9 February 2013

Flooding closes museum gallery

By Kate Wallace, Telegraph Journal

The story of New Brunswick’s human heritage a told by the New Brunswick Museum will be abridged for the near future after a burst pipe has caused its main-floor galleries to close.

Luckily, no objects on display appear to have been harmed in the accident.

“The great thing is the artifacts were not damaged, they were behind Plexi or protected in cases,” Jane Fullerton, the museum’s CEO, said Friday.
The bad news is that exhibits on the main floor are closed indefinitely.

The flooding took place Jan. 27, when a coil in an air-handling unit at the back of the lower floor froze and split. Water ran onto the floor, and water sprayed in the area between the displays of the Turnbull Workshop and Sullivan’s Bar. Damage extended to the area around displays interpreting urban life in New Brunswick.

“It was found very quickly,” Fullerton said of the breach, but it took a while to get the water turned off.

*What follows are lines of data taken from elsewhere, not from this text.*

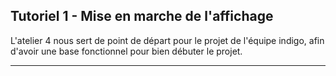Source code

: ## Tutoriel 1 - Mise en marche de l'affichage
L'atelier 4 nous sert de point de départ pour le projet de l'équipe indigo, afin d'avoir une base fonctionnel pour bien débuter le projet.

---
## 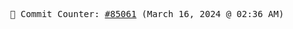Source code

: <p align="center">
    <samp>
        📮 Commit Counter: <a href="https://github.com/Javascript-void0/Javascript-void0/commits/main">#85061</a> (March 16, 2024 @ 02:36 AM)
    </samp>
</p>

Walls, ceilings and display cases were damaged. Thanks to the quick reaction by staff, artifacts and exhibits were moved from harm’s way.

“We’re still assessing the pieces. So far we have not found any that have any damage,” Fullerton said.

There are still some larger industrial pieces that will need to be examined by a conservator, but even if they were damaged, “it will be minimal, because it’s certainly not visible to us at all,” Fullerton said. “Ideally there’s none at all but I won’t say that quite yet.”

Fullerton praised museum employees for their hard work following the accident, including adjusting programming to focus on the natural history and fine-art collections housed in upper-floor galleries, which were undamaged in the flooding.

“There is an impact on programs,” Fullerton said, including both permanent exhibitions and temporary shows, as that space is currently being used for artifact storage.

“That’s why we’ve reduced our general admission rate,” Fullerton said. “Because people can’t have the full experience that they would have at the museum.”
It is cut by $1, from the usual adult rate of $7.

With the cleanup nearly complete, the next step is renovations.

“There’s a significant amount of repair that will need to be done,” she said. That work will be complicated by the sensitive requirements of the museum, which closely controls for humidity, dust and temperature.

She isn’t sure when that will be complete, or what the timeline is for reopening.

“In the next couple of weeks we’ll be able to look at our next steps as far as regaining use of that area,” she said.

The museum is a tenant in Market Square, and the province is responsible for the lease. Fullerton does not yet have an estimate of the cost of the damages, or who will be responsible for them.

“I don’t have a sense of the cost, we’ve just been getting it cleaned up,” Fullerton said. “We haven’t seen any bills yet.”